SEATTLE -- When a local Navy lieutenant bled to death hours after giving birth at Naval Hospital Bremerton, her widower began a search for answers that could lead him all the way to the U.S. Supreme Court.
Walter Daniel is trying to overturn a little-known legal doctrine that prevents service members from suing the federal government for medical malpractice or wrongful death.
He said he is fighting to hold the military medical system accountable for all who serve.
When Walter's daughter, Victoria, was brought into this world, his wife, Rebekah "Moani" Daniel, was taken from it.
More than four years later, Walter is still trying to figure out why his healthy wife bled to death within hours of giving birth.
"I didn’t know that we couldn’t get any answers," Walter said.
He keeps hitting a wall because his wife was a Navy lieutenant.
"If something goes wrong, you can’t ask questions if you’re a service member," attorney Andrew Hoyal explained.
Walter’s search for answers led him to Hoyal's office at Luvera Law Firm in Seattle.
"We knew at that time it was going to take a long time, that we were headed to the Supreme Court to try to change the law," Hoyal said.
The law is known as the Feres doctrine, which protects the federal government from any medical negligence claim if the patient is an active-duty service member.
After losing his wrongful death appeal, Walter is petitioning the Supreme Court to take his case.
"Walt lost his wife, his little girl lost her mother two hours after she was born," Hoyal said. "She’s entitled to know what happened to her mother when she’s grown."
"You know, that’s the hard part: Being left in the dark," Walter said.
And left in the dark by the people for which his own wife worked. Rebekah was a labor and delivery nurse at Naval Hospital Bremerton. Walter shows us a picture of the two of them at a promotion ceremony in the same hospital where she died.
"It was my worst nightmare," he said.
Medical records obtained by Walter’s attorneys show the rate at which Rebekah bled out, but her pregnancy was considered low risk. Court documents claim her healthcare team "failed to follow specific, well-known standards of care" for women experiencing postpartum hemorrhage. It goes on to say that it was a completely preventable death.
Naval Hospital Bremerton told Q13 News they thoroughly examined the circumstances surrounding Lt. Daniel’s death. But that investigation is private. Even her widower can’t see the results.
The Supreme Court established the Feres doctrine in 1950 as a means to protect the U.S. from being sued if military members are injured or die from performing their duties.
The Navy is claiming Rebekah bleeding to death after childbirth was “incurred incident to her military service" because they were paying her salary the day she died.
Walter was also serving in the military at the time. He was a Coast Guard officer in Seattle. Had Rebekah gone into that same hospital as a military spouse and not a service member herself, Walter would have been able to sue for wrongful death.
"Lt. Daniel walking into that hospital on March 8, 2014, is the same as Mrs. Daniel walking into that hospital on March 8, 2014. There’s no difference," Walter argued. "At the end of the day, she was still a woman giving birth to a child."
It's a child Walter was left to raise on his own. Now 4 years old, he says Victoria is starting to ask questions.
"She’s curious," he said. "There’s pictures around the house and other artifacts but we haven’t had the conversation about what happened."
He's hoping the Supreme Court can give him the answers. But even if the Navy gave him the answers he seeks today, he said he wouldn't drop his lawsuit and move on.
"The overall system wouldn’t be fixed," he said. "This is not about the Daniel family...this is about the military healthcare system as a whole and providing transparency for all service members."
The U.S. military currently operates under a no-fault compensation system.
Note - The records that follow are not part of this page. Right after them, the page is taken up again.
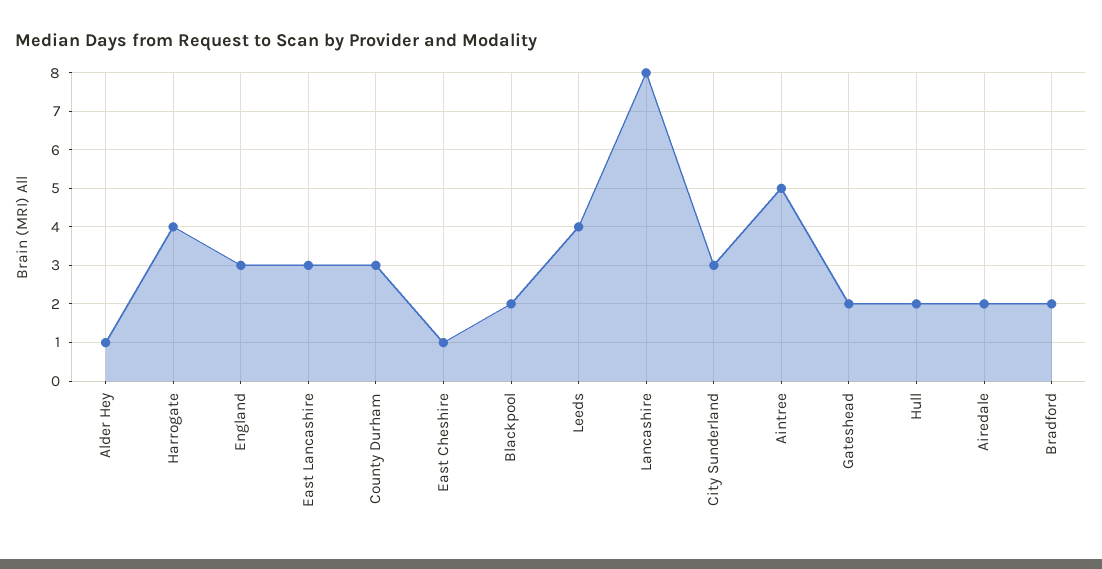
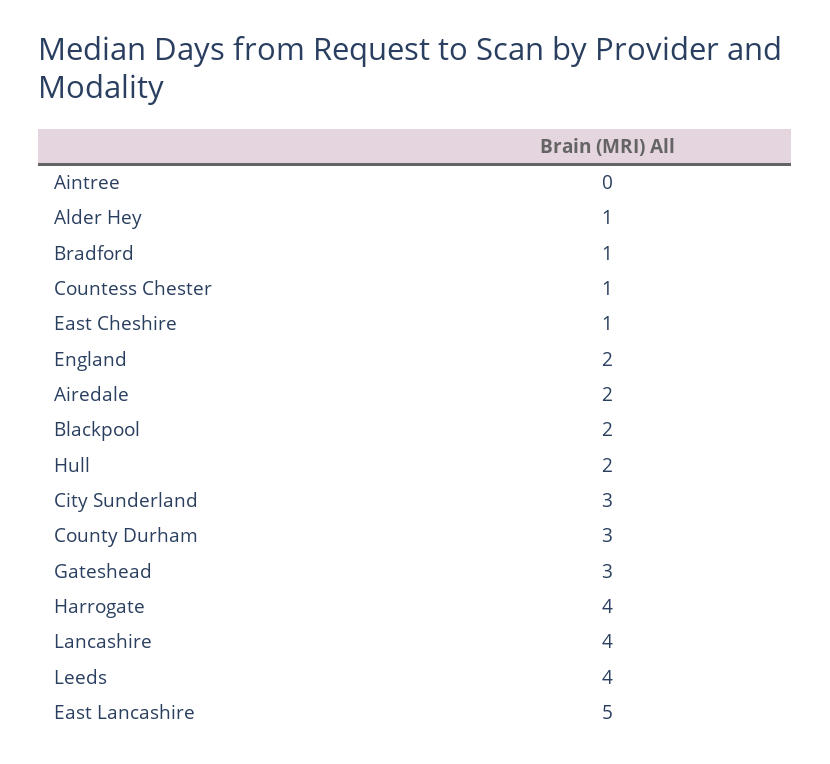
England: 3 -> 2
East Lancashire: 3 -> 5
Lancashire: 8 -> 4
Aintree: 5 -> 0
Gateshead: 2 -> 3
Bradford: 2 -> 1
Countess Chester: none -> 1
In other words, no matter how an active-duty service member dies, the family will get death benefits.
In a statement, the Department of Defense argued against creating exceptions to the Feres doctrine, saying it would be unfair if military members could sue for more compensation in cases of medical negligence but not in cases of combat injury or death.
Walter should hear in the next few months if the Supreme Court will take his case.
His attorney admits it’s a long shot, but even the 9th Circuit Court of Appeals -- which was forced to deny his lawsuit -- said in its opinion that, "If ever there were a case to carve out an exception to the Feres doctrine, this is it. But only the Supreme Court has the tools to do so."